Canadian dollar slips with commodity prices
* Canadian dollar slips 0.4 percent against greenback
* Bonds rise as investors look for safe havens
* July manufacturing sales higher than expected
By John McCrank
TORONTO, Sept 16 (Reuters) - The Canadian dollar fell against the U.S. dollar on Tuesday as commodity prices tilted lower amid the turmoil in financial markets.
Canadian bond prices rose in a safe haven bid.
At 9:42 a.m. (1342 GMT), the Canadian dollar was at C$1.0725 to the U.S. dollar, or 93.24 U.S. cents, down from C$1.0679 to the U.S. dollar, or 93.64 U.S. cents, at Monday's close.
Commodity prices weakened due to the uncertainty in the global financial system sparked by Lehman Brothers' bankruptcy protection filing on Monday, and some investors worry the turbulence will undercut demand.
Canada is a major exporter of many key commodities, including oil and gold, and its currency is often affected by movements in their prices.
The price of U.S. crude oil CLc1 tumbled more than 4 percent to under $92, well off its high of over $147 a barrel in mid July. See [ID:nSP317159]
Despite the selloff in commodities, the Canadian dollar weakened only slightly against the greenback and it made gains against many other major currencies.
Part of the reason, said Shane Enright, currency strategist at CIBC World Markets, is that the market has started to price in interest rate cuts in the United States to help offset the effects of the credit crunch and the weakening economy.
In Canada, rates are expected to hold steady for the foreseeable future.
"You've seen interest rate differentials, if you get six months out, improve in Canada's favor versus the U.S., and I think that's been a helpful development," Enright said.
The U.S. Federal Reserve makes a rate decision on Tuesday afternoon, and many in the market are expecting a 25-basis-point rate cut to lower the fed funds rate to 1.75 percent.
BONDS EXTEND GAINS
Canadian bonds rallied on a safe haven bid for a second straight day, but less so than the U.S. market.
"The fact that Canada's bond market has underperformed Treasuries reflects a little firmer environment in Canada than in the U.S.," said Sal Guatieri, senior economist at BMO Capital Markets.

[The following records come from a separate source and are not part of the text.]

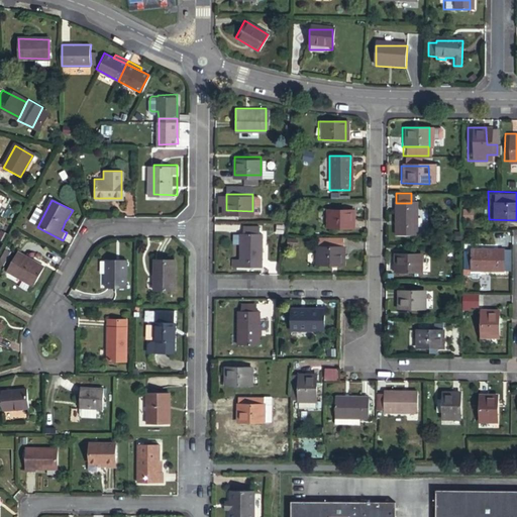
[(396,203),(393,203),(392,234),(414,235),(414,203),(411,203),(396,203)]
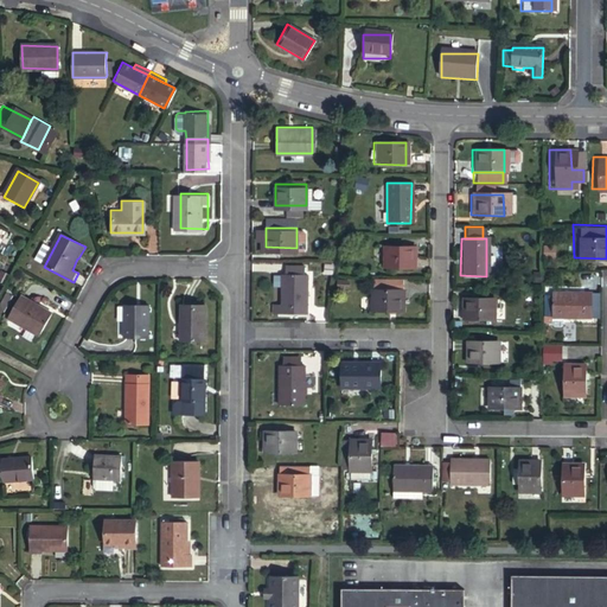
[(413,244),(382,244),(382,266),(411,266),(413,244)]
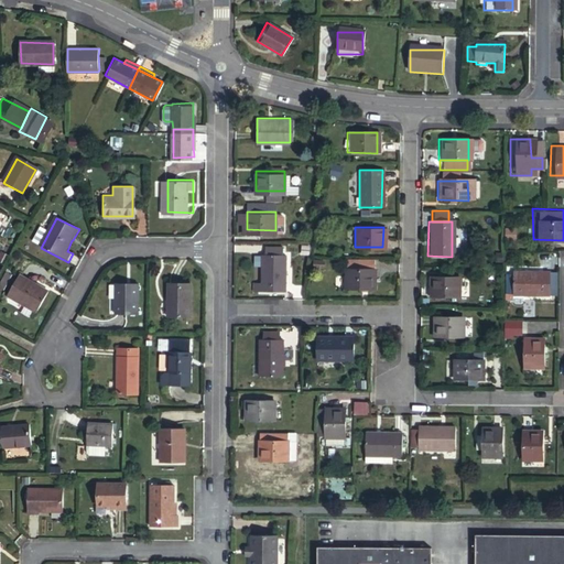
[(283,286),(283,252),(259,252),(259,286),(283,286)]
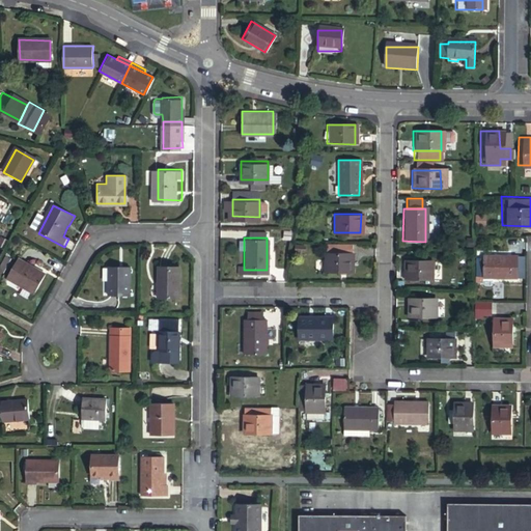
[(350,253),(324,252),(324,271),(350,271),(350,253)]
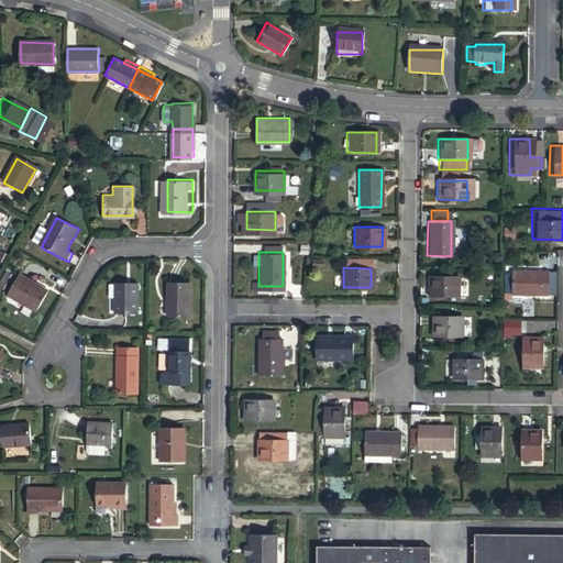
[(542,296),(542,272),(509,271),(508,304),(518,304),(518,295),(542,296)]
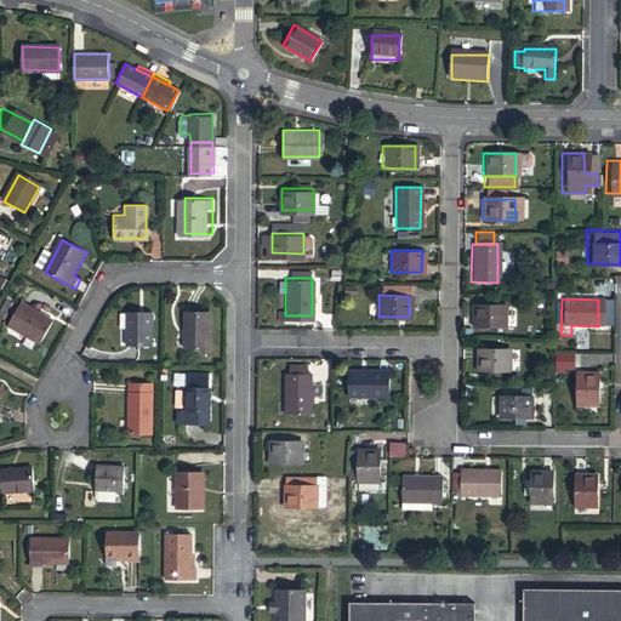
[(56,324),(23,306),(10,329),(43,347),(56,324)]
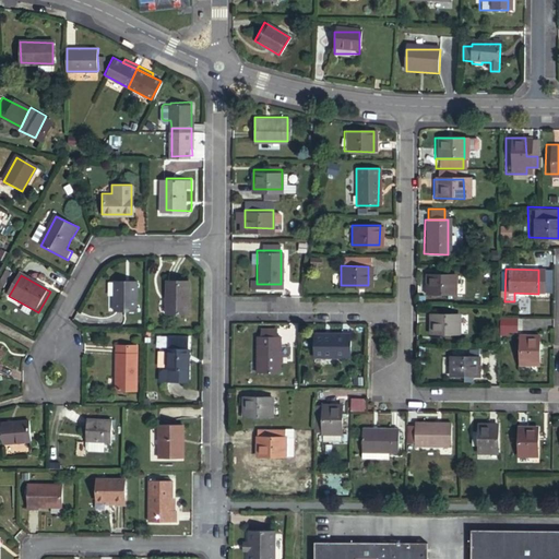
[(453,276),(424,275),(424,293),(452,294),(453,276)]
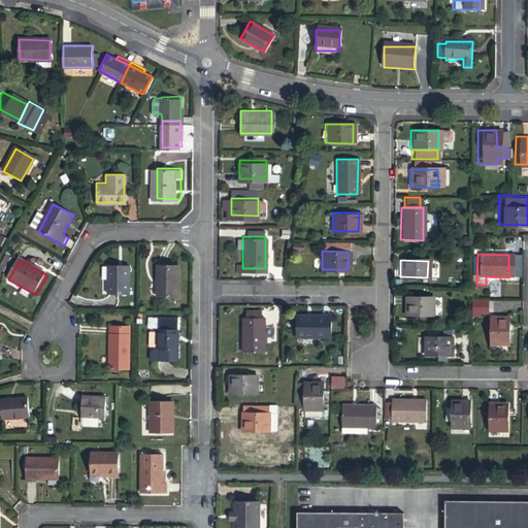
[(129,265),(107,265),(107,294),(130,294),(129,265)]
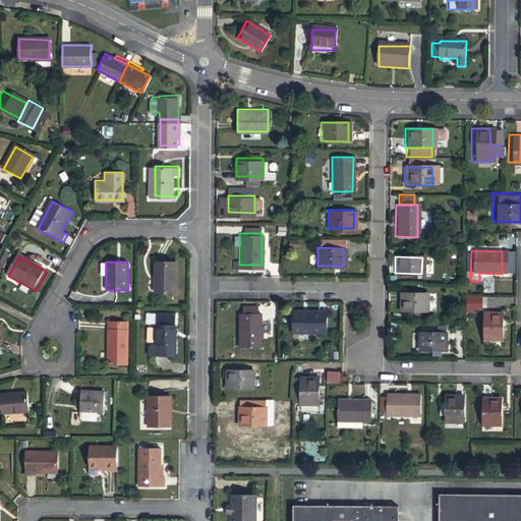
[(176,262),(157,262),(157,292),(177,292),(176,262)]
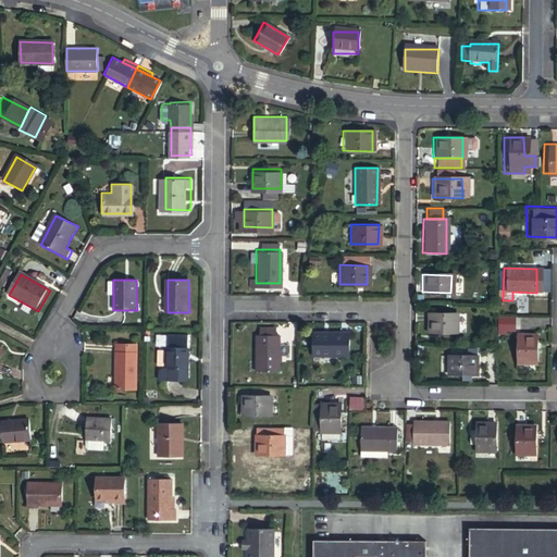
[(454,314),(425,314),(425,333),(453,333),(454,314)]
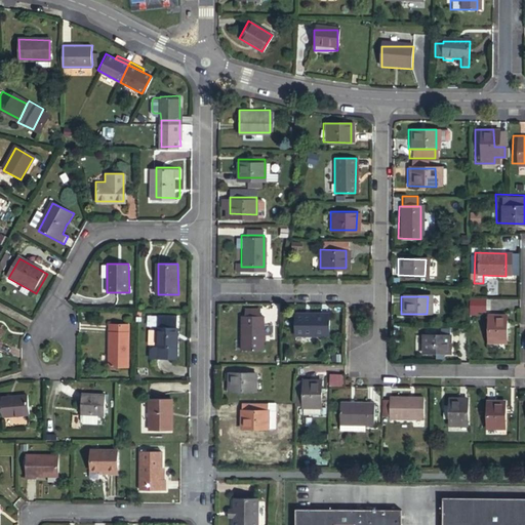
[(482,298),(467,298),(467,312),(482,312),(482,298)]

Figures on Tuesday showed Canadian manufacturing sales rose more than twice as fast as expected in July, and this helped hold the rally in check. Shipments were up 2.7 percent from June due to broad-based strength led by the durable goods industries. See [ID:nN16300565]
The two-year bond rose 7 Canadian cents to C$100.73 to yield 2.407 percent, while the 10-year added 2 Canadian cents to C$107.17 to yield 3.374 percent.
The yield spread between the two-year and 10-year bond was 108 basis points, up from 101 basis points at the previous close.
The 30-year bond gained 5 Canadian cents to C$118.75 for a yield of 3.907 percent. In the United States, the 30-year treasury yielded 4.079 percent.